The result is Engage AI, a real-time feedback system that analyzes the facial expressions of audience members to determine whether they are ‘happy’ or ‘drowsy.’

The app displays the aggregate data in a dashboard to the lecturer, with the current ‘active’ student level — that is, those looking at the screen — displayed as a percentage.

“The app takes a 3D picture of your face and extracts the features around your eyes, nose and lips,” says Chandhok. “Then our machine learning model analyzes the expression and classifies it as an emotion.”

Machine learning (ML) helps address the problem of scale: while humans are reasonably good at judging facial expressions, we can easily be overwhelmed by a grid of many dozens of 2D faces in an online conference.
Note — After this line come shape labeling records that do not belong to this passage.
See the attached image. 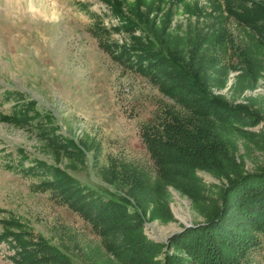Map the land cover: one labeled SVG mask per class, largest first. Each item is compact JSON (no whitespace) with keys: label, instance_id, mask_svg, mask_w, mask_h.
Segmentation results:
<instances>
[{"label":"rangeland","instance_id":"rangeland-1","mask_svg":"<svg viewBox=\"0 0 264 264\" xmlns=\"http://www.w3.org/2000/svg\"><path fill=\"white\" fill-rule=\"evenodd\" d=\"M121 1L125 12L135 8L147 13L145 5L152 9L148 18L163 31L157 49L164 44L167 54L181 60L187 55L183 63L197 64L211 95L245 107L244 120L224 127V135L242 171L264 170V24L256 33L228 13L237 3L223 0H142L139 8L136 0ZM40 3L49 15L55 7L58 18L33 19L16 0H0V115L9 114L21 100L12 92L21 93L23 103L34 102L35 112L53 117L56 132L82 145L83 156L61 154L57 166L104 198L110 192L122 194L131 202L129 209L136 210L127 194L134 177L140 175L152 188L157 181V168L141 138L143 127H158L165 113L185 121L188 111L150 76L101 46L131 45L133 36L143 35L121 30L103 0ZM97 25L107 31L100 40L93 35ZM31 122L20 128L0 120V234L5 229L29 231L73 264H125L107 250L89 222L43 187L42 176L29 171L35 158L55 162L36 128L42 120ZM195 174L203 189L198 202L161 183L157 216L151 215L152 198L139 212L145 237L162 245L156 259L177 252L172 238L205 221V210L216 203L219 188L227 182L205 170ZM113 178L116 186L108 183ZM13 245L0 238V264H14ZM245 264H264V240Z\"/></svg>","mask_w":264,"mask_h":264},{"label":"trees","instance_id":"trees-1","mask_svg":"<svg viewBox=\"0 0 264 264\" xmlns=\"http://www.w3.org/2000/svg\"><path fill=\"white\" fill-rule=\"evenodd\" d=\"M103 1L119 20L121 30L131 34L141 31L143 35L133 36L131 45L114 47L101 43V46L109 53L116 52L119 58L136 70L150 76L159 84L162 92L188 111L185 121L175 114L165 113L158 127L142 129V141L157 168L156 187H149L143 177L136 175L127 194L137 207L130 210L131 202L122 194L110 192L108 194L111 196L107 199L95 190L82 186L56 163L61 154L67 157L83 156L79 149L82 145L56 132L58 128L52 123L53 117L49 113L35 112V103H23V95L19 92L12 94L20 96L21 100L14 103L9 114L0 115V120L20 128L31 125V120L36 117L42 120V124L36 128L43 137L44 146L53 150L55 162L51 164L35 158L29 171H36L35 174L43 177V187L50 190L60 204L67 205L89 222L107 250L121 262L245 264L249 253L264 240V170L252 173L242 171L235 161L231 141L223 131L224 127H232L238 120H244L245 107H233L221 97L211 95L207 91L209 85L206 77L196 68L197 64L183 63L187 55L181 60L167 54L163 49H167L164 44H161L163 48L158 45L160 50L157 49L163 31L158 27L156 29L148 18L152 9L145 5L147 13L135 8L125 12L123 1ZM223 1L229 5L237 3L238 8L231 6L228 13L256 33L260 31V24H264L263 3L252 0L251 7H248V0ZM141 2L136 0L134 6L139 8L143 4ZM106 33L99 25L93 28L97 40ZM31 112L33 115H30ZM197 170L208 171L216 177L225 178L227 182L219 188L216 203L209 204L210 207L205 210V221L185 228L172 238L171 244L177 252L165 253L156 259L162 252V245L145 237L139 212L147 208V199L152 198L155 205L151 215L153 218L157 216L160 206L157 204L163 192L159 187L161 183L198 202L203 189L195 174ZM108 183L116 186L114 178ZM0 238L14 243L15 253L11 257L14 264H73L56 246L41 236L30 235L29 231L13 233L5 229Z\"/></svg>","mask_w":264,"mask_h":264},{"label":"clouds","instance_id":"clouds-1","mask_svg":"<svg viewBox=\"0 0 264 264\" xmlns=\"http://www.w3.org/2000/svg\"><path fill=\"white\" fill-rule=\"evenodd\" d=\"M17 4L23 5V11L26 15H30L33 19H43L45 22L54 21L58 17L55 14V7H53V12L49 15L42 9L40 0H16ZM56 0H53V5L55 6Z\"/></svg>","mask_w":264,"mask_h":264}]
</instances>
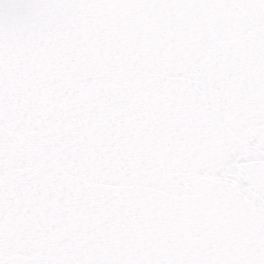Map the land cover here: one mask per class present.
Masks as SVG:
<instances>
[{"label":"snow or ice","instance_id":"obj_1","mask_svg":"<svg viewBox=\"0 0 264 264\" xmlns=\"http://www.w3.org/2000/svg\"><path fill=\"white\" fill-rule=\"evenodd\" d=\"M0 264H264V0H0Z\"/></svg>","mask_w":264,"mask_h":264}]
</instances>
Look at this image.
The app also addresses the issue of privacy.

“Our app doesn’t require the camera to be on in Zoom or Teams or other video services, and we don’t record any of your personally identifiable information,” says Mangla. “All the image processing is done locally on your computer and our servers only receive the analyses.”

Timorabadi was impressed with the final product, which received a Certificate of Distinction and shared the Capstone Administrators’ Award for 2020. He suggested that the team submit an abstract proposal to the 2021 American Society for Engineering Education (ASEE) Virtual Annual Conference. It went on to win a Best Paper award in the team’s division.

The ML model at the core of Engage AI was developed by the students themselves. After training it with over 5,000 images, the model was able to recognize emotions with 98% accuracy and an error percentage of 4%.

The model was then confirmed with pilot runs in two online classes taught by Timorabadi. During the first test class, the team directed the students on how to act: when to close their eyes, when to smile and when to look at their phones. In the second class, they allowed the students to react naturally to an ongoing lecture.

A team member would then join the video stream after an occurrence to ask students how attentive they felt at the moment just passed. They knew they were on to something when they saw how well the responses correlated to what was being measured via the facial expressions.

“Survey results also indicated that attentiveness grew when the professor started speaking on a new topic or the slide changed. That’s what our data showed as well,” says Chaudhery.

While the original plan was to identify eight different emotions, the first pilot showed that the image processing time was creating a noticeable lag in the app’s response. Focusing on two pertinent classifications — happy or drowsy — not only made the app faster but also addressed Timorabadi’s observation that, as a lecturer, he wanted to know one thing from the app: are the students engaged or not?

“The main takeaway from the two pilot runs was: make it simple. All the bells and whistles don’t matter much,” says Stairs.

After each pilot run, the team conducted an anonymous survey after class to determine the participants’ overall attention level. Over 78% of students reported that they potentially felt more engaged, which the team attributed to in-class adjustments Timorabadi had made based on the app’s live feedback.

“Likely some version of online instruction or meetings will continue after the pandemic,” says Timorabadi. “Teachers always look for ways to reach their students — part of that is adjusting your lesson as you read the room. Engage AI mimics those valuable in-person responses. It was a timely and well-executed project.”

Professor Deepa Kundur, Chair of ECE, notes that the team’s reframing of the solution exemplifies a solid principle of engineering.

“The team learned to listen to the end-user and focus on quality over quantity,” she says. “Practical experiences like that are what make the fourth-year Capstone project such an important pedagogical component. To see our undergraduates recognized internationally is a proud moment for the department.”

After their paper presentation at the ASEE conference, a professor from the University of California, Riverside, approached the team’s representative, hoping to test the app with his own class this fall. Though everyone has gone their separate ways after graduation, to jobs across the country and globe, it might be time to get the team back together.

“Nothing’s stopping us from making this a company,” says Chaudhery.